Home | News | How brains in dishes might help those with childhood dementia
Associate Professor Kim Hemsley and Dr Nicholas Smith. Photo: Tom Huntley, News Corp Australia

How brains in dishes might help those with childhood dementia

Childhood dementia might sound like a misnomer to some but five Australians every year are born with an untreatable form of the disease.

Now, South Australian researchers will use ‘brain in a dish’ technology to improve the lives of those diagnosed with Sanfilippo syndrome. They hope the work might also help others living with more common neurological diseases.

The degenerative condition presents in early childhood following an initial period of normal development.

Over time, those living with the disease experience declining brain function with hyperactive behaviour, sleep disorder, seizures and loss of mobility.

Life-expectancy for children with Sanfilippo is between 12 and 20 years.

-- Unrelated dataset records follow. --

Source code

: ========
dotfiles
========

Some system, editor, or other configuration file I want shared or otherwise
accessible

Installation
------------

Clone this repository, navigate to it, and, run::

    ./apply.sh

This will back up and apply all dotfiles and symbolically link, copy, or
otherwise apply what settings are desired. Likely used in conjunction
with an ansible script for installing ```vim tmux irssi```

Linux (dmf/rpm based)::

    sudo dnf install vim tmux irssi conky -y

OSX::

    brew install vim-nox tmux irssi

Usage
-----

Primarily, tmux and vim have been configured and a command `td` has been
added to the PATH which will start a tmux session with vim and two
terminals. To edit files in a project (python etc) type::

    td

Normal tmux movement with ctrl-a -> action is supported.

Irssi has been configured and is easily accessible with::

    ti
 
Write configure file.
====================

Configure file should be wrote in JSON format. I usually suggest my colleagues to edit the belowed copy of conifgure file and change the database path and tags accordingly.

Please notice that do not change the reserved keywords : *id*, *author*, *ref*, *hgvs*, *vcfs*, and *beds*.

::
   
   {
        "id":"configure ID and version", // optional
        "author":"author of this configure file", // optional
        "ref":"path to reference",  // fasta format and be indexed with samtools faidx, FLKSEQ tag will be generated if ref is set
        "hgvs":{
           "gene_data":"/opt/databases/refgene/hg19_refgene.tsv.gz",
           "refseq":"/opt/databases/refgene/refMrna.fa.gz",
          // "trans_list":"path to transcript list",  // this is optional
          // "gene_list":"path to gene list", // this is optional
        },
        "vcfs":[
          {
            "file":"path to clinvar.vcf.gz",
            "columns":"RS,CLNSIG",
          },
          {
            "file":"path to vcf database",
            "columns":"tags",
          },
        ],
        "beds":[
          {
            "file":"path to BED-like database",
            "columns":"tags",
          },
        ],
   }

The new research will explore whether existing drugs can be rapidly repurposed to help those living with the genetic condition.

To do so, the team will take skin cells from patients, reverse engineer them into stem cells and then develop them into neural cells to create a representation of the person’s brain.

Associate Professor Kim Hemsley from SAHMRI’s Lifelong Health Theme said by using a patient’s own cells, the researchers can create a targeted, personalised treatment plan.

“The other benefit is we can grow a significant number of these ‘brains in dishes’, meaning we can fast-track the testing of a range of drugs that have already been given safety approval for human use," Hemsley said.

Dr Nicholas Smith, from the University of Adelaide and Women’s and Children’s Hospital, said those living with rare diseases are historically underserved from a research perspective, particularly in paediatrics.

SAHMRI, Adelaide’s Women’s and Children’s Hospital and the University of Adelaide partnered with the Sanfilippo Children’s Foundation to secure $2.5 million for the project.

The team secured $2 million from the Federal Government’s Medical Research Future Fund (MRFF) and the Foundation will front a further $500,000 of its own funds.